■ Yapılacak Çalışmalar ■
1/ Verilen metne göre en eski bilinen Çin simya metni kime aittir ve hangi yıla tarihlenir?
2/ Verilen metinde adı geçen bütün yazılı eserleri veya metin gruplarını sıralayınız.
3/ Verilen metnin "En eski Yunan simya metinleri" sözleriyle başlayan paragrafını, temel bilgileri koruyarak iki maddelik bir liste hâlinde yeniden yazınız.

■ Verilen Metin ■
☆ ☆ ☆ ☆
Taoist meditasyon, esas olarak Yang ve Yin’in ilginç dönüşümleri ile ilgilidir.


Bu konudaki temel eser, I Ching (Değişimler Kitabı)’dır; burada bu süreçler, 64 heksagram (altı çizgili sembol) biçiminde temsil edilir.


Yang ve Yin’in etkileşimi, Taoist felsefede belirleyici bir rol oynar ve Çin simyası da bu felsefeye aittir.


Batı simyasının aslen Çin’den ilham aldığı iddia edilmiştir, ancak bunu kanıtlamak başka bir meseledir.


Bu felsefe Avrupa’ya hangi yollarla ulaştı?


Örneğin ejderhanın Çin’den ithal edilmesine gerek yoktu, çünkü Avrupa’da en eski zamanlardan beri ejderha mitleri mevcuttu.


Ve bildiğimiz kadarıyla, simyasal felsefe Doğu ve Batı’da neredeyse eşzamanlı olarak gelişmiştir.


En eski Yunan simya metinleri M.S. birinci yüzyıla, en eski bilinen Çin metni olan Wei Poyang’ın eseri ise M.S. 142 yılına aittir.
☆ ☆ ☆ ☆
■ Girdi Verileri ■
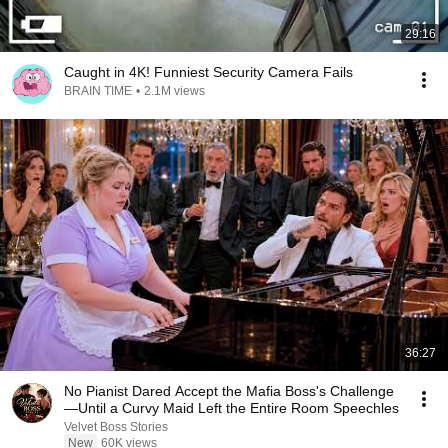
29:16
Caught in 4K! Funniest Security Camera Fails
BRAIN TIME
•
2.1M views
36:27
No Pianist Dared Accept the Mafia Boss's Challenge
—Until a Curvy Maid Left the Entire Room Speechles
Velvet Boss Stories
New
60K views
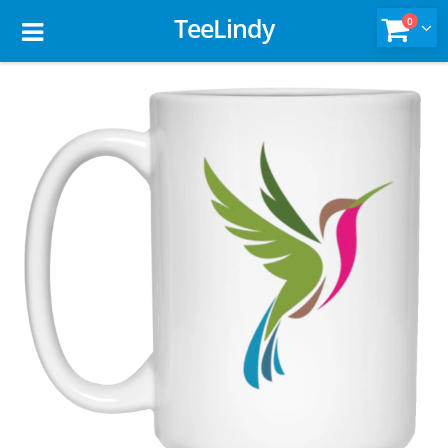
TeeLindy
0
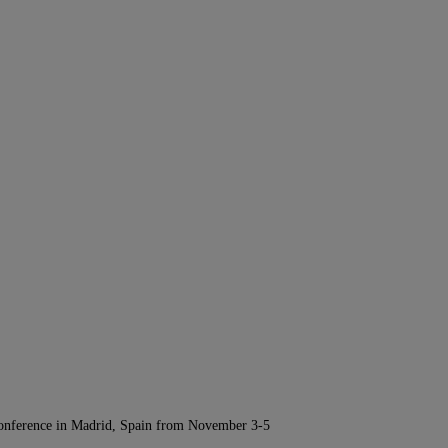
Conference in Madrid, Spain from November 3-5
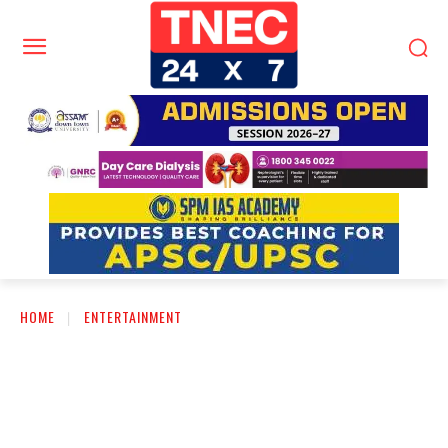
HOME
ENTERTAINMENT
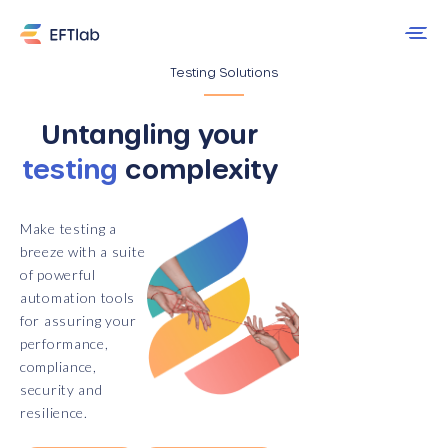
Testing Solutions
Untangling your
testing
complexity
Make testing a
breeze with a suite
of powerful
automation tools
for assuring your
performance,
compliance,
security and
resilience.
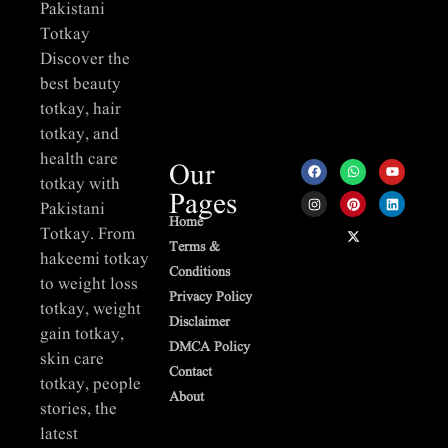
Pakistani
Totkay
Discover the
best beauty
totkay, hair
totkay, and
health care
Our
totkay with
Pages
Pakistani
Home
Totkay. From
Terms &
hakeemi totkay
Conditions
to weight loss
Privacy Policy
totkay, weight
Disclaimer
gain totkay,
DMCA Policy
skin care
Contact
totkay, people
About
stories, the
latest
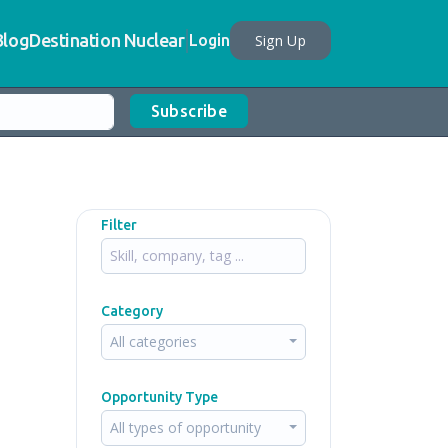
Blog
Destination Nuclear
Sign Up
Login
Subscribe
Filter
Category
All categories
Opportunity Type
All types of opportunity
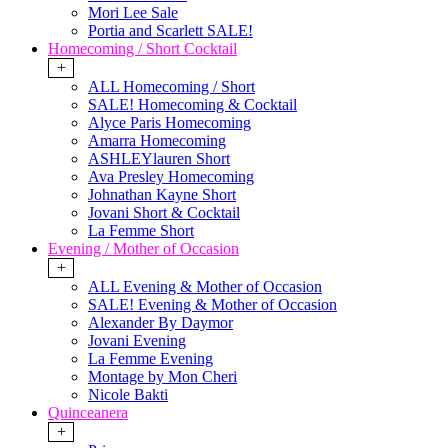
Mori Lee Sale
Portia and Scarlett SALE!
Homecoming / Short Cocktail
+
ALL Homecoming / Short
SALE! Homecoming & Cocktail
Alyce Paris Homecoming
Amarra Homecoming
ASHLEYlauren Short
Ava Presley Homecoming
Johnathan Kayne Short
Jovani Short & Cocktail
La Femme Short
Evening / Mother of Occasion
+
ALL Evening & Mother of Occasion
SALE! Evening & Mother of Occasion
Alexander By Daymor
Jovani Evening
La Femme Evening
Montage by Mon Cheri
Nicole Bakti
Quinceanera
+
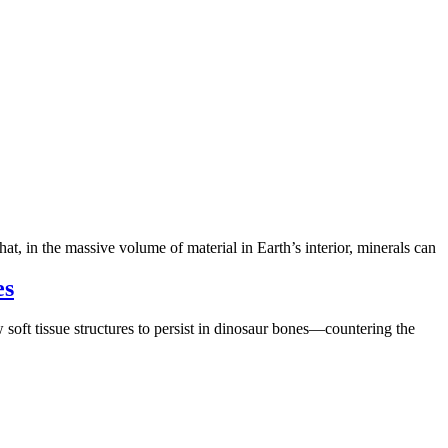
hat, in the massive volume of material in Earth’s interior, minerals can
es
soft tissue structures to persist in dinosaur bones—countering the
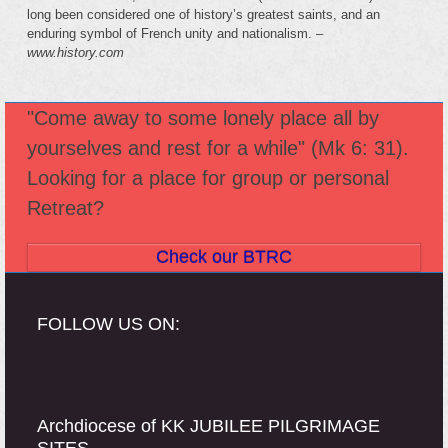
long been considered one of history’s greatest saints, and an
enduring symbol of French unity and nationalism. –
www.history.com
"Come away to some lonely place all by
yourselves and rest for a while" (Mk 6: 31).
Looking for a place for group or personal
Retreat?
Check our BTRC
FOLLOW US ON:
Archdiocese of KK JUBILEE PILGRIMAGE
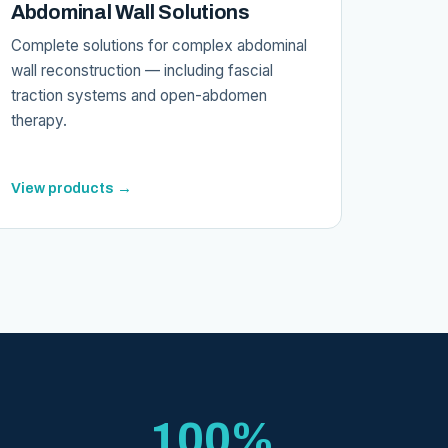
Abdominal Wall Solutions
Complete solutions for complex abdominal
wall reconstruction — including fascial
traction systems and open-abdomen
therapy.
View products →
100%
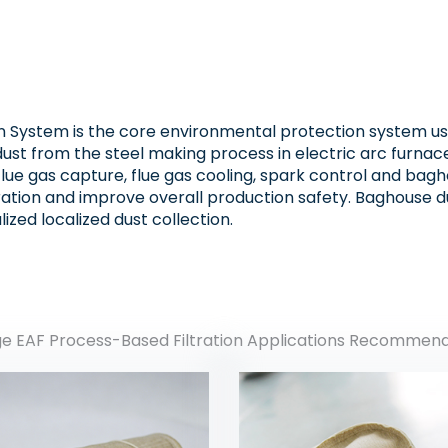
n System is the core environmental protection system used
ust from the steel making process in electric arc furnac
flue gas capture, flue gas cooling, spark control and bag
ation and improve overall production safety. Baghouse du
lized localized dust collection.
ge EAF Process-Based Filtration Applications Recommen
☆ ☆ ☆ ☆
■ Numaralı Cevaplar ■
1/ Wei Poyang'ın eseridir ve M.S. 142 yılına aittir.

2/
- I Ching (Değişimler Kitabı)
- En eski Yunan simya metinleri
- Wei Poyang'ın eseri

3/
- Yunan: En eski simya metinleri M.S. birinci yüzyıla aittir.
- Çin: En eski bilinen metin, Wei Poyang'ın eseri, M.S. 142 yılına aittir.